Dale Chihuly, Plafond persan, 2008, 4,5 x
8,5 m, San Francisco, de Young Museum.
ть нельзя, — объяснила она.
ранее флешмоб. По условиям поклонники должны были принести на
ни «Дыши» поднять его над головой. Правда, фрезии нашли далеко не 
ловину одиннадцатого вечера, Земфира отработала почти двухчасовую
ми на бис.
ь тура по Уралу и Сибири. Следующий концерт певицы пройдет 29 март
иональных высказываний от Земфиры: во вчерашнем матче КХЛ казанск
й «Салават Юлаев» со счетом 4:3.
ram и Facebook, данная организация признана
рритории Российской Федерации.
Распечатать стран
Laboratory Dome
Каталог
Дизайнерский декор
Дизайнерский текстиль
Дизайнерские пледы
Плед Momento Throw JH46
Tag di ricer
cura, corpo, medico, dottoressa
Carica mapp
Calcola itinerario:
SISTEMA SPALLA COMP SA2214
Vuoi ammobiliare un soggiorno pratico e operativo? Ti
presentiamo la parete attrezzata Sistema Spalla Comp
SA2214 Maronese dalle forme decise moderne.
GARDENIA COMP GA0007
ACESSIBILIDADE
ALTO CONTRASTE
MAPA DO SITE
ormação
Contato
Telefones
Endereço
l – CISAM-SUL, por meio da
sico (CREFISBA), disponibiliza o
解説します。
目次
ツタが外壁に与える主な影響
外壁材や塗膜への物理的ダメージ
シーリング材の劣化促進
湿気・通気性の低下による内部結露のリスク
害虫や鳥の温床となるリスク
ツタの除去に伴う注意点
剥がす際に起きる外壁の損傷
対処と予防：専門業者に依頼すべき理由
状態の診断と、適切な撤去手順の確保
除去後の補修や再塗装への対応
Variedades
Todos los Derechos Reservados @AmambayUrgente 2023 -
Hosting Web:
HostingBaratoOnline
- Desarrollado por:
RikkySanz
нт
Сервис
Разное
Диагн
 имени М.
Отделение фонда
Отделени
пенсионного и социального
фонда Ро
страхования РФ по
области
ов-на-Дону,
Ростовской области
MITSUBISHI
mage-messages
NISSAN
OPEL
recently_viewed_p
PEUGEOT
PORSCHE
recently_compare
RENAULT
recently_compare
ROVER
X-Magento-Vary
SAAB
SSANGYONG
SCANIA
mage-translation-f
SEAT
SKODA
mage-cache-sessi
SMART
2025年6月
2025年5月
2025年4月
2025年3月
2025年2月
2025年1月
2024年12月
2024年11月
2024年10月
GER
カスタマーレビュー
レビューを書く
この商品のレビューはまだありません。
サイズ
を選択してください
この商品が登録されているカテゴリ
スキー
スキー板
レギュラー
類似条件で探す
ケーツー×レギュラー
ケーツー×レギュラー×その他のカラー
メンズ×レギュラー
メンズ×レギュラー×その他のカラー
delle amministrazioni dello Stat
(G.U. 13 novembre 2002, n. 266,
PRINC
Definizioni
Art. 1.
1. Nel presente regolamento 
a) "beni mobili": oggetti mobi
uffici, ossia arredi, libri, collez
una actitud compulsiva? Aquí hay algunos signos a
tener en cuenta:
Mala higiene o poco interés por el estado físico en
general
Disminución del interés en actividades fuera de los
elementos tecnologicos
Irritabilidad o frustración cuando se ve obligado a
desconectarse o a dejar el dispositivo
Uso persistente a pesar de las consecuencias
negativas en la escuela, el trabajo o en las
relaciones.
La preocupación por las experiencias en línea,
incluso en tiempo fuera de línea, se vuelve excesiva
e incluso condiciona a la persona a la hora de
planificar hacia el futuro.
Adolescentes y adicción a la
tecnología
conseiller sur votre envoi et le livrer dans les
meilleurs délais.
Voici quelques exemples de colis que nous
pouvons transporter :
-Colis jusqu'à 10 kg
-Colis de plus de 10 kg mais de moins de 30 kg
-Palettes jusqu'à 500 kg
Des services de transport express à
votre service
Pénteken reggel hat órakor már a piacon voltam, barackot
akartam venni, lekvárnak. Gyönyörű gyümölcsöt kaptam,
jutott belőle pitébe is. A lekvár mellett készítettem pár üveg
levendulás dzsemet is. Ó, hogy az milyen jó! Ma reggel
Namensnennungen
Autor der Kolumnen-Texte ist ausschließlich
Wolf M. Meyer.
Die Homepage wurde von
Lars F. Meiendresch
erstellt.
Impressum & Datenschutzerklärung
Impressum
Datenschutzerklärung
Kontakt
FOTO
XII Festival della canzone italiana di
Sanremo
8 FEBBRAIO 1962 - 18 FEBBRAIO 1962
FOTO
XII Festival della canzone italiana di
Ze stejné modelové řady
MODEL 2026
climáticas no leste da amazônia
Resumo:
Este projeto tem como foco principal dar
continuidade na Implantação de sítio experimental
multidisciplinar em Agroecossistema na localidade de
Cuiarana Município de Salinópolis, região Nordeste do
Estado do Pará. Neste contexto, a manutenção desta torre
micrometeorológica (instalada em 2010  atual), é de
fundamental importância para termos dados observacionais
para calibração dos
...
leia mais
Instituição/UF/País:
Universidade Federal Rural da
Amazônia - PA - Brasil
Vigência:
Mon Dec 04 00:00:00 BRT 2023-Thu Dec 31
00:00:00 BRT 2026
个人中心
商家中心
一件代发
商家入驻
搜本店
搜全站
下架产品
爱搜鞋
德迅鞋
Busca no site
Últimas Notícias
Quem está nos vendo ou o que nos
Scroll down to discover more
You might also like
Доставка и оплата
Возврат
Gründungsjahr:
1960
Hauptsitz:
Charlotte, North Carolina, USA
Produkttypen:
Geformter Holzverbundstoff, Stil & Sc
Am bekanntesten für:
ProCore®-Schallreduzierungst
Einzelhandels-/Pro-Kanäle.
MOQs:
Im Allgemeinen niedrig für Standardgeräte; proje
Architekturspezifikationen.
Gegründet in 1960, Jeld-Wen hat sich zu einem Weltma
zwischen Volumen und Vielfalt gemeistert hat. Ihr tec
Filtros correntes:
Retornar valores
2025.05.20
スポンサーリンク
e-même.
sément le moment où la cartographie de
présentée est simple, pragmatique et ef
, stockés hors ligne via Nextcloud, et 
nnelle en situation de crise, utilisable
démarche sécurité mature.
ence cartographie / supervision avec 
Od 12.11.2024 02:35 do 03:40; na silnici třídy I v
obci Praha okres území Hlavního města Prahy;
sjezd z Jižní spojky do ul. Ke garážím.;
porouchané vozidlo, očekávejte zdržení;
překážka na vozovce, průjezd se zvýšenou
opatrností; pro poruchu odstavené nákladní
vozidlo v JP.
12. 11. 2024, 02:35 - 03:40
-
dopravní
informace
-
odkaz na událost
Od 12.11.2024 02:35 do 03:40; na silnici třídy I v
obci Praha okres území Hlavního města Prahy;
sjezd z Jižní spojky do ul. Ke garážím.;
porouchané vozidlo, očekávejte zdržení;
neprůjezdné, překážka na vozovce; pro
---+---
Work item:
Please copy all of the lines above, character for character.

Response to the exercise:
Dale Chihuly, Plafond persan, 2008, 4,5 x
8,5 m, San Francisco, de Young Museum.
ть нельзя, — объяснила она.
ранее флешмоб. По условиям поклонники должны были принести на
ни «Дыши» поднять его над головой. Правда, фрезии нашли далеко не 
ловину одиннадцатого вечера, Земфира отработала почти двухчасовую
ми на бис.
ь тура по Уралу и Сибири. Следующий концерт певицы пройдет 29 март
иональных высказываний от Земфиры: во вчерашнем матче КХЛ казанск
й «Салават Юлаев» со счетом 4:3.
ram и Facebook, данная организация признана
рритории Российской Федерации.
Распечатать стран
Laboratory Dome
Каталог
Дизайнерский декор
Дизайнерский текстиль
Дизайнерские пледы
Плед Momento Throw JH46
Tag di ricer
cura, corpo, medico, dottoressa
Carica mapp
Calcola itinerario:
SISTEMA SPALLA COMP SA2214
Vuoi ammobiliare un soggiorno pratico e operativo? Ti
presentiamo la parete attrezzata Sistema Spalla Comp
SA2214 Maronese dalle forme decise moderne.
GARDENIA COMP GA0007
ACESSIBILIDADE
ALTO CONTRASTE
MAPA DO SITE
ormação
Contato
Telefones
Endereço
l – CISAM-SUL, por meio da
sico (CREFISBA), disponibiliza o
解説します。
目次
ツタが外壁に与える主な影響
外壁材や塗膜への物理的ダメージ
シーリング材の劣化促進
湿気・通気性の低下による内部結露のリスク
害虫や鳥の温床となるリスク
ツタの除去に伴う注意点
剥がす際に起きる外壁の損傷
対処と予防：専門業者に依頼すべき理由
状態の診断と、適切な撤去手順の確保
除去後の補修や再塗装への対応
Variedades
Todos los Derechos Reservados @AmambayUrgente 2023 -
Hosting Web:
HostingBaratoOnline
- Desarrollado por:
RikkySanz
нт
Сервис
Разное
Диагн
 имени М.
Отделение фонда
Отделени
пенсионного и социального
фонда Ро
страхования РФ по
области
ов-на-Дону,
Ростовской области
MITSUBISHI
mage-messages
NISSAN
OPEL
recently_viewed_p
PEUGEOT
PORSCHE
recently_compare
RENAULT
recently_compare
ROVER
X-Magento-Vary
SAAB
SSANGYONG
SCANIA
mage-translation-f
SEAT
SKODA
mage-cache-sessi
SMART
2025年6月
2025年5月
2025年4月
2025年3月
2025年2月
2025年1月
2024年12月
2024年11月
2024年10月
GER
カスタマーレビュー
レビューを書く
この商品のレビューはまだありません。
サイズ
を選択してください
この商品が登録されているカテゴリ
スキー
スキー板
レギュラー
類似条件で探す
ケーツー×レギュラー
ケーツー×レギュラー×その他のカラー
メンズ×レギュラー
メンズ×レギュラー×その他のカラー
delle amministrazioni dello Stat
(G.U. 13 novembre 2002, n. 266,
PRINC
Definizioni
Art. 1.
1. Nel presente regolamento 
a) "beni mobili": oggetti mobi
uffici, ossia arredi, libri, collez
una actitud compulsiva? Aquí hay algunos signos a
tener en cuenta:
Mala higiene o poco interés por el estado físico en
general
Disminución del interés en actividades fuera de los
elementos tecnologicos
Irritabilidad o frustración cuando se ve obligado a
desconectarse o a dejar el dispositivo
Uso persistente a pesar de las consecuencias
negativas en la escuela, el trabajo o en las
relaciones.
La preocupación por las experiencias en línea,
incluso en tiempo fuera de línea, se vuelve excesiva
e incluso condiciona a la persona a la hora de
planificar hacia el futuro.
Adolescentes y adicción a la
tecnología
conseiller sur votre envoi et le livrer dans les
meilleurs délais.
Voici quelques exemples de colis que nous
pouvons transporter :
-Colis jusqu'à 10 kg
-Colis de plus de 10 kg mais de moins de 30 kg
-Palettes jusqu'à 500 kg
Des services de transport express à
votre service
Pénteken reggel hat órakor már a piacon voltam, barackot
akartam venni, lekvárnak. Gyönyörű gyümölcsöt kaptam,
jutott belőle pitébe is. A lekvár mellett készítettem pár üveg
levendulás dzsemet is. Ó, hogy az milyen jó! Ma reggel
Namensnennungen
Autor der Kolumnen-Texte ist ausschließlich
Wolf M. Meyer.
Die Homepage wurde von
Lars F. Meiendresch
erstellt.
Impressum & Datenschutzerklärung
Impressum
Datenschutzerklärung
Kontakt
FOTO
XII Festival della canzone italiana di
Sanremo
8 FEBBRAIO 1962 - 18 FEBBRAIO 1962
FOTO
XII Festival della canzone italiana di
Ze stejné modelové řady
MODEL 2026
climáticas no leste da amazônia
Resumo:
Este projeto tem como foco principal dar
continuidade na Implantação de sítio experimental
multidisciplinar em Agroecossistema na localidade de
Cuiarana Município de Salinópolis, região Nordeste do
Estado do Pará. Neste contexto, a manutenção desta torre
micrometeorológica (instalada em 2010  atual), é de
fundamental importância para termos dados observacionais
para calibração dos
...
leia mais
Instituição/UF/País:
Universidade Federal Rural da
Amazônia - PA - Brasil
Vigência:
Mon Dec 04 00:00:00 BRT 2023-Thu Dec 31
00:00:00 BRT 2026
个人中心
商家中心
一件代发
商家入驻
搜本店
搜全站
下架产品
爱搜鞋
德迅鞋
Busca no site
Últimas Notícias
Quem está nos vendo ou o que nos
Scroll down to discover more
You might also like
Доставка и оплата
Возврат
Gründungsjahr:
1960
Hauptsitz:
Charlotte, North Carolina, USA
Produkttypen:
Geformter Holzverbundstoff, Stil & Sc
Am bekanntesten für:
ProCore®-Schallreduzierungst
Einzelhandels-/Pro-Kanäle.
MOQs:
Im Allgemeinen niedrig für Standardgeräte; proje
Architekturspezifikationen.
Gegründet in 1960, Jeld-Wen hat sich zu einem Weltma
zwischen Volumen und Vielfalt gemeistert hat. Ihr tec
Filtros correntes:
Retornar valores
2025.05.20
スポンサーリンク
e-même.
sément le moment où la cartographie de
présentée est simple, pragmatique et ef
, stockés hors ligne via Nextcloud, et 
nnelle en situation de crise, utilisable
démarche sécurité mature.
ence cartographie / supervision avec 
Od 12.11.2024 02:35 do 03:40; na silnici třídy I v
obci Praha okres území Hlavního města Prahy;
sjezd z Jižní spojky do ul. Ke garážím.;
porouchané vozidlo, očekávejte zdržení;
překážka na vozovce, průjezd se zvýšenou
opatrností; pro poruchu odstavené nákladní
vozidlo v JP.
12. 11. 2024, 02:35 - 03:40
-
dopravní
informace
-
odkaz na událost
Od 12.11.2024 02:35 do 03:40; na silnici třídy I v
obci Praha okres území Hlavního města Prahy;
sjezd z Jižní spojky do ul. Ke garážím.;
porouchané vozidlo, očekávejte zdržení;
neprůjezdné, překážka na vozovce; pro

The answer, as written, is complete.